TEXTO EXTRAÍDO

++++++

Parte do arquivo da JAE, mas também processos com dois anos, já desapareceu. Papéis de gabinetes ministeriais dos anos 60, ou da concessão das auto-estradas, esperam quem os leve.

O óbvio aconteceu. Em Março do ano passado a Estradas de Portugal (EP) foi obrigada a entregar ao Ministério das Finanças as suas instalações da Quinta Nova, frente ao Palácio de Queluz e junto ao IC19. Nas últimas semanas, a dezena de habitações dos antigos funcionários despejados há ano e meio foram arrombadas e vandalizadas. Pior que isso: parte do arquivo que a EP ali tinha, e ali abandonou, jaz por terra, entre estantes derrubadas e lixo, ou desapareceu.

Para quem se interesse pela forma como o governo de Salazar recorria à realização de obras públicas para reduzir o desemprego sazonal no Alentejo, os corredores e o chão das casas da quinta transformadas em arquivo da antiga Junta Autónoma de Estradas (JAE) oferecem agora abundante documentação, sobretudo ofícios do gabinete de Arantes e Oliveira dos anos 60 com orientações e instruções de todo o género.

++++++

MATERIAL FORNECIDO

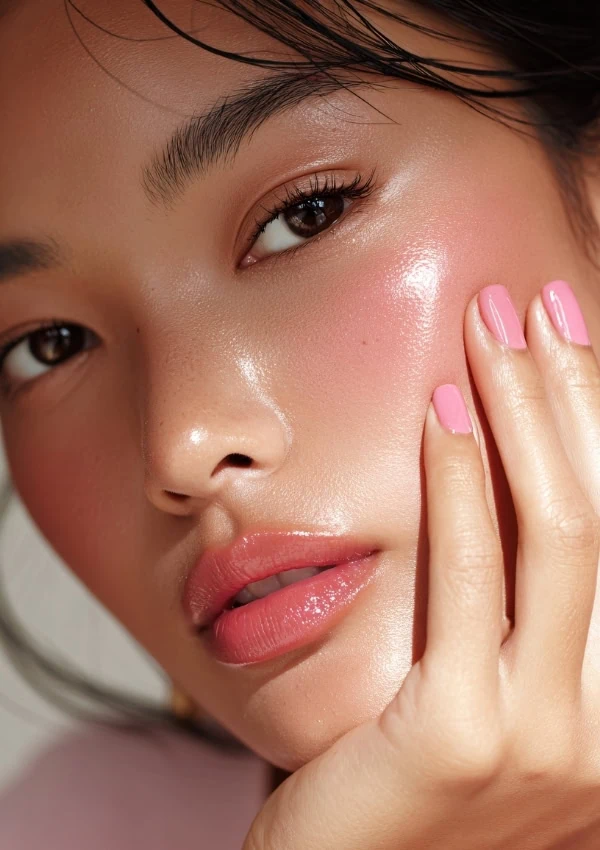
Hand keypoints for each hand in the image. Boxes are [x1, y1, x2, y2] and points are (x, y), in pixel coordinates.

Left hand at [243, 282, 599, 849]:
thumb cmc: (404, 784)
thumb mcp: (484, 695)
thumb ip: (517, 617)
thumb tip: (511, 485)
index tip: (571, 336)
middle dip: (575, 393)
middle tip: (532, 306)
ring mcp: (549, 738)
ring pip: (563, 534)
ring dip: (525, 411)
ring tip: (487, 329)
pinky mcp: (462, 735)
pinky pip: (472, 578)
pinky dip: (462, 482)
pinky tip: (441, 410)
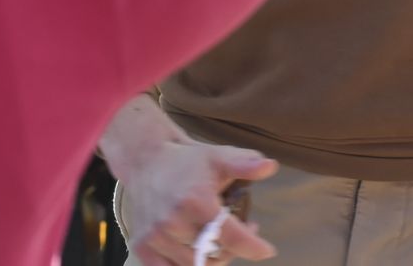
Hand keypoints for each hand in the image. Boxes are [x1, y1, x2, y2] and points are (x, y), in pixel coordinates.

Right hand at [125, 135, 278, 264]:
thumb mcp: (218, 157)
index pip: (232, 237)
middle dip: (233, 249)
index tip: (267, 250)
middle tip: (241, 233)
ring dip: (211, 258)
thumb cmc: (187, 161)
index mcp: (196, 201)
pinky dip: (186, 265)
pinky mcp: (142, 245)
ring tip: (219, 240)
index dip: (253, 247)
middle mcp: (174, 222)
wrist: (145, 160)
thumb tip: (271, 166)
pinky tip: (195, 251)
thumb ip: (245, 164)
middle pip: (214, 255)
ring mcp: (156, 236)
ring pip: (194, 265)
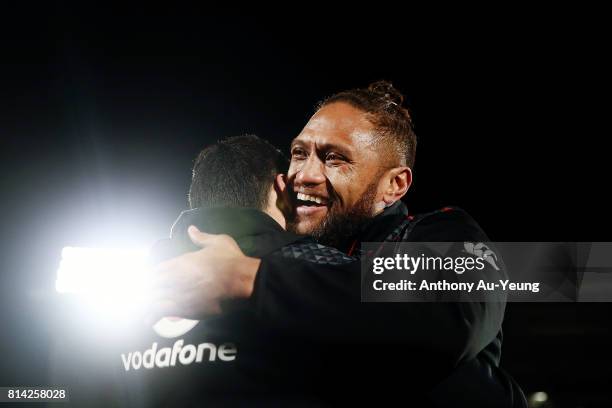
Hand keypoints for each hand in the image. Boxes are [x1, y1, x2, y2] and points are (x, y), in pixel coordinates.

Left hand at [145, 226, 260, 322]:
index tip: (151, 281)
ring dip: (146, 303)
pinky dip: (151, 316)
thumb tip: (191, 229)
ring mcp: (177, 293)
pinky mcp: (183, 308)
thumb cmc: (232, 261)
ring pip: (152, 298)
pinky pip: (159, 312)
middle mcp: (175, 277)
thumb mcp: (218, 242)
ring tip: (143, 309)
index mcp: (181, 261)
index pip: (158, 270)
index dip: (153, 276)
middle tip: (145, 296)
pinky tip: (147, 320)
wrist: (242, 282)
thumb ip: (202, 237)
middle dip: (148, 290)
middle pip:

++++++

DESCRIÇÃO DA TAREFA
Responda às perguntas abaixo com base no texto extraído.
(a) A que ministério a Estradas de Portugal foi obrigada a entregar as instalações da Quinta Nova?
(b) O que aconteceu, nas últimas semanas, às habitações dos antigos funcionários?
(c) De que gabinete e de que década são sobretudo os ofícios encontrados no arquivo da antiga Junta Autónoma de Estradas?

SOLUÇÃO DA TAREFA
(a) Ao Ministério das Finanças.
(b) Foram arrombadas e vandalizadas.
(c) São do gabinete de Arantes e Oliveira, dos anos 60.